The EPA also ignored evidence that glyphosate can be toxic to the environment and endangered species of plants and animals, according to the complaint. In addition to CFS, other petitioners include Natural Resources Defense Council and Pesticide Action Network.
Issued in January 2020, the EPA’s decision on glyphosate included a final ruling on the controversial pesticide’s effects on human and ecological health.
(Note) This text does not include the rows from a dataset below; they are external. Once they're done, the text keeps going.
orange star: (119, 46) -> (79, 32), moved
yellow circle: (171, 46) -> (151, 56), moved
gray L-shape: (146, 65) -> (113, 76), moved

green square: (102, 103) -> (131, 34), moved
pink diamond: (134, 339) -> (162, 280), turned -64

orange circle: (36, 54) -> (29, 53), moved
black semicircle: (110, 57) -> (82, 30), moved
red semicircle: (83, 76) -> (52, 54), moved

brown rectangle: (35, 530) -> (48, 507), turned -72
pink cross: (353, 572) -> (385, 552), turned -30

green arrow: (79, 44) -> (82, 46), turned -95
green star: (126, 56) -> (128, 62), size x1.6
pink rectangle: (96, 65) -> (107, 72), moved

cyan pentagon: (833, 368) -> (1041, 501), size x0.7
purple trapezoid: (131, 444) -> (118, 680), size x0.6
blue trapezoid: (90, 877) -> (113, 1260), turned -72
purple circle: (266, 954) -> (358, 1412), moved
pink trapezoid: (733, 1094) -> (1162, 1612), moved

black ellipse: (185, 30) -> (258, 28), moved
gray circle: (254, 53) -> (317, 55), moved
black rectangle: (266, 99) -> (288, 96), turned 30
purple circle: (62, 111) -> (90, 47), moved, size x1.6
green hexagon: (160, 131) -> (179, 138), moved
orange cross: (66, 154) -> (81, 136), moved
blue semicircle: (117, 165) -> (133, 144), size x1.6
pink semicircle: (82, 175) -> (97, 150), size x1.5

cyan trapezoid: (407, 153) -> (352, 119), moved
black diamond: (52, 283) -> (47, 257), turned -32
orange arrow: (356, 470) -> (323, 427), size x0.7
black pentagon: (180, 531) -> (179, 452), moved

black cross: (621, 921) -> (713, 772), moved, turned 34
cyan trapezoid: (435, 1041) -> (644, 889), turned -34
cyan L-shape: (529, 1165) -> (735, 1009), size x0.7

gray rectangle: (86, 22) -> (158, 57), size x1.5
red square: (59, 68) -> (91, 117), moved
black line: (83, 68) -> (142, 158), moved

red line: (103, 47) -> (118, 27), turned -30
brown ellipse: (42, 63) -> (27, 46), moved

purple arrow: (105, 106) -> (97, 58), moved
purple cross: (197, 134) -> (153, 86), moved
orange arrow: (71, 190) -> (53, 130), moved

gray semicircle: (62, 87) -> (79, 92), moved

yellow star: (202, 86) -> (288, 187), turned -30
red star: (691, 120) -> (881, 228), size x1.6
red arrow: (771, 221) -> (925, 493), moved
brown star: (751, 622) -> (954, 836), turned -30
The petitioner’s allege that the EPA unlawfully concluded there is no cancer risk from glyphosate, “despite major gaps in its review, including coming to ‘no conclusion’ as to non-Hodgkin lymphoma, the most well-known cancer linked to glyphosate.”
In its ruling, the EPA did not include any studies or assessments of how much glyphosate residue would be in a user’s bloodstream after the herbicide/pesticide made skin contact, which is how most agricultural workers and recreational gardeners who have filed Roundup lawsuits have been exposed.
The EPA not only failed to accurately test glyphosate’s health risks, the lawsuit alleges, the agency also neglected to test adjuvants in glyphosate-based products. Adjuvants are inert chemicals that may potentially “increase the harmful effects of pesticide exposure,” says CFS.
According to CFS, because of its lawsuit, the EPA admitted in May 2021 that it had made “grave errors” in its interim re-registration of glyphosate and asked the court for permission to re-do its assessments on glyphosate’s ecological- and Endangered Species Act impacts.
The EPA maintains that glyphosate should remain on the market despite its admission to faulty assessments and the massive Roundup litigation.
Monsanto owner, Bayer AG, settled approximately 95,000 Roundup cancer claims in 2020 for nearly $11 billion. The company announced in July 2021 that it would stop selling glyphosate-based herbicides for commercial purposes by 2023 in order to manage litigation risk. The judge overseeing the consolidation of federal Roundup cases has twice rejected Bayer’s plan to put an end to future Roundup trials for an additional $2 billion.
In 2021, Bayer lost two appeals of high-profile Roundup trials filed by consumers: Hardeman v. Monsanto and Pilliod v. Monsanto.